# Problem:
Return the listing word for word, as given.

# Provided data:

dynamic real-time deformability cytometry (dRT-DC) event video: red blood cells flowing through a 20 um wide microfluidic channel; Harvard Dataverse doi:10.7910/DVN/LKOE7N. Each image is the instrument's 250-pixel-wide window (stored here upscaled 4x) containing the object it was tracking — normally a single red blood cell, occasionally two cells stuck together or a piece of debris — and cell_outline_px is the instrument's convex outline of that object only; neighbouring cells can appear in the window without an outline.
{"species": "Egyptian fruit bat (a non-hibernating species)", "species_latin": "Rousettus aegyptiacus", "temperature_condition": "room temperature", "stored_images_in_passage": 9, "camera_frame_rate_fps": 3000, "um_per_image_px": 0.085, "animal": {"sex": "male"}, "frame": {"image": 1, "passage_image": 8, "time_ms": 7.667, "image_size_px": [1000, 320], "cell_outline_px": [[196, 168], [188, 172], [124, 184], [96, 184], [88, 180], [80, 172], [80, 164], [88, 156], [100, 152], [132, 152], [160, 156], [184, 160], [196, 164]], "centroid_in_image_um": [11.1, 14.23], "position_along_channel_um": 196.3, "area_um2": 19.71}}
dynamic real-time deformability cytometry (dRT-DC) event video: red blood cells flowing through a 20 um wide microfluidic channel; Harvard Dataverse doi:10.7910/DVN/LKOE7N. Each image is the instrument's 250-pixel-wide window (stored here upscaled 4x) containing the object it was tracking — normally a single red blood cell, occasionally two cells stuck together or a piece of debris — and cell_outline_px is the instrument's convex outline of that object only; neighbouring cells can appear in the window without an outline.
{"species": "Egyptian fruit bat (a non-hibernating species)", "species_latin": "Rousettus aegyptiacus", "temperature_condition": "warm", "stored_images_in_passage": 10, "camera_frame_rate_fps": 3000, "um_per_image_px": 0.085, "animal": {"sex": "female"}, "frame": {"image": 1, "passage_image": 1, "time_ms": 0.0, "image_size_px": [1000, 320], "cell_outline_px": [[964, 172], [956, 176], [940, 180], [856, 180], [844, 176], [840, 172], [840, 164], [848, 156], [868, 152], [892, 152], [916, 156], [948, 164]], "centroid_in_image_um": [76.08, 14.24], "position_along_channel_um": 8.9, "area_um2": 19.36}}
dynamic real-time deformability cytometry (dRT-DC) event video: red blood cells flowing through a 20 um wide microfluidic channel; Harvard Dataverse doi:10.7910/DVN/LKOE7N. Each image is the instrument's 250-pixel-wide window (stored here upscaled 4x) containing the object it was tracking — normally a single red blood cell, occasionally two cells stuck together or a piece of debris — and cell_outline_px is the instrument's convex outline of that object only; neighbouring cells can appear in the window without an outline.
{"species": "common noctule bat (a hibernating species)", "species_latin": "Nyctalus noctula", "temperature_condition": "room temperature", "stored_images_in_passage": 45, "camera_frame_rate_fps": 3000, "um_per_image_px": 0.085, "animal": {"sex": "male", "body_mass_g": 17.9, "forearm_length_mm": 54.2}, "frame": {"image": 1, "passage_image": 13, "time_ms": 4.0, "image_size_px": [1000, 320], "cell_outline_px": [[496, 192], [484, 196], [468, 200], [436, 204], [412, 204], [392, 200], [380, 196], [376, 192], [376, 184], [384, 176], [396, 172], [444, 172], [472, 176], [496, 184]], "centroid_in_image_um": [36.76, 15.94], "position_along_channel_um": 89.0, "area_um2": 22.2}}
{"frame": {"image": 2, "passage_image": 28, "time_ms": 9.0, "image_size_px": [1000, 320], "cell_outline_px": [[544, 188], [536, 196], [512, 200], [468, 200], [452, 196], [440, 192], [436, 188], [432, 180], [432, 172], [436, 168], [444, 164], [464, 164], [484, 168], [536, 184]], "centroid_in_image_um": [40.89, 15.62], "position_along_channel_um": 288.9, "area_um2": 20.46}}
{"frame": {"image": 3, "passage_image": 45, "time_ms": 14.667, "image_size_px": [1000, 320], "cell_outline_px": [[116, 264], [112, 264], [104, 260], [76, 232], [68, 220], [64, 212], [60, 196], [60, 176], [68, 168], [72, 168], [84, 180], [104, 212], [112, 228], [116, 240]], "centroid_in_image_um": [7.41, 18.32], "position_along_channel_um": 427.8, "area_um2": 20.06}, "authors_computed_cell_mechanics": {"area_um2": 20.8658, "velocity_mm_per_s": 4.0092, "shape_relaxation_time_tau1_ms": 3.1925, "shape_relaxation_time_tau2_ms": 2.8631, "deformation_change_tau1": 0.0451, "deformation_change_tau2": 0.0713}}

# The output:
dynamic real-time deformability cytometry (dRT-DC) event video: red blood cells flowing through a 20 um wide microfluidic channel; Harvard Dataverse doi:10.7910/DVN/LKOE7N. Each image is the instrument's 250-pixel-wide window (stored here upscaled 4x) containing the object it was tracking — normally a single red blood cell, occasionally two cells stuck together or a piece of debris — and cell_outline_px is the instrument's convex outline of that object only; neighbouring cells can appear in the window without an outline.
{"species": "Egyptian fruit bat (a non-hibernating species)", "species_latin": "Rousettus aegyptiacus", "temperature_condition": "room temperature", "stored_images_in_passage": 9, "camera_frame_rate_fps": 3000, "um_per_image_px": 0.085, "animal": {"sex": "male"}, "frame": {"image": 1, "passage_image": 8, "time_ms": 7.667, "image_size_px": [1000, 320], "cell_outline_px": [[196, 168], [188, 172], [124, 184], [96, 184], [88, 180], [80, 172], [80, 164], [88, 156], [100, 152], [132, 152], [160, 156], [184, 160], [196, 164]], "centroid_in_image_um": [11.1, 14.23], "position_along_channel_um": 196.3, "area_um2": 19.71}}
dynamic real-time deformability cytometry (dRT-DC) event video: red blood cells flowing through a 20 um wide microfluidic channel; Harvard Dataverse doi:10.7910/DVN/LKOE7N. Each image is the instrument's 250-pixel-wide window (stored here upscaled 4x) containing the object it was tracking — normally a single red blood cell, occasionally two cells stuck together or a piece of debris — and cell_outline_px is the instrument's convex outline of that object only; neighbouring cells can appear in the window without an outline.
{"species": "Egyptian fruit bat (a non-hibernating species)", "species_latin": "Rousettus aegyptiacus", "temperature_condition": "warm", "stored_images_in_passage": 10, "camera_frame_rate_fps": 3000, "um_per_image_px": 0.085, "animal": {"sex": "female"}, "frame": {"image": 1, "passage_image": 1, "time_ms": 0.0, "image_size_px": [1000, 320], "cell_outline_px": [[964, 172], [956, 176], [940, 180], [856, 180], [844, 176], [840, 172], [840, 164], [848, 156], [868, 152], [892, 152], [916, 156], [948, 164]], "centroid_in_image_um": [76.08, 14.24], "position_along_channel_um": 8.9, "area_um2": 19.36}}
dynamic real-time deformability cytometry (dRT-DC) event video: red blood cells flowing through a 20 um wide microfluidic channel; Harvard Dataverse doi:10.7910/DVN/LKOE7N. Each image is the instrument's 250-pixel-wide window (stored here upscaled 4x) containing the object it was tracking — normally a single red blood cell, occasionally two cells stuck together or a piece of debris — and cell_outline_px is the instrument's convex outline of that object only; neighbouring cells can appear in the window without an outline.
{"species": "common noctule bat (a hibernating species)", "species_latin": "Nyctalus noctula", "temperature_condition": "room temperature", "stored_images_in_passage": 45, "camera_frame_rate_fps": 3000, "um_per_image_px": 0.085, "animal": {"sex": "male", "body_mass_g": 17.9, "forearm_length_mm": 54.2}, "frame": {"image": 1, "passage_image": 13, "time_ms": 4.0, "image_size_px": [1000, 320], "cell_outline_px": [[496, 192], [484, 196], [468, 200], [436, 204], [412, 204], [392, 200], [380, 196], [376, 192], [376, 184], [384, 176], [396, 172], [444, 172], [472, 176], [496, 184]], "centroid_in_image_um": [36.76, 15.94], "position_along_channel_um": 89.0, "area_um2": 22.2}}
{"frame": {"image": 2, "passage_image": 28, "time_ms": 9.0, "image_size_px": [1000, 320], "cell_outline_px": [[544, 188], [536, 196], [512, 200], [468, 200], [452, 196], [440, 192], [436, 188], [432, 180], [432, 172], [436, 168], [444, 164], [464, 164], [484, 168], [536, 184]], "centroid_in_image_um": [40.89, 15.62], "position_along_channel_um": 288.9, "area_um2": 20.46}}
{"frame": {"image": 3, "passage_image": 45, "time_ms": 14.667, "image_size_px": [1000, 320], "cell_outline_px": [[116, 264], [112, 264], [104, 260], [76, 232], [68, 220], [64, 212], [60, 196], [60, 176], [68, 168], [72, 168], [84, 180], [104, 212], [112, 228], [116, 240]], "centroid_in_image_um": [7.41, 18.32], "position_along_channel_um": 427.8, "area_um2": 20.06}, "authors_computed_cell_mechanics": {"area_um2": 20.8658, "velocity_mm_per_s": 4.0092, "shape_relaxation_time_tau1_ms": 3.1925, "shape_relaxation_time_tau2_ms": 2.8631, "deformation_change_tau1": 0.0451, "deformation_change_tau2": 0.0713}}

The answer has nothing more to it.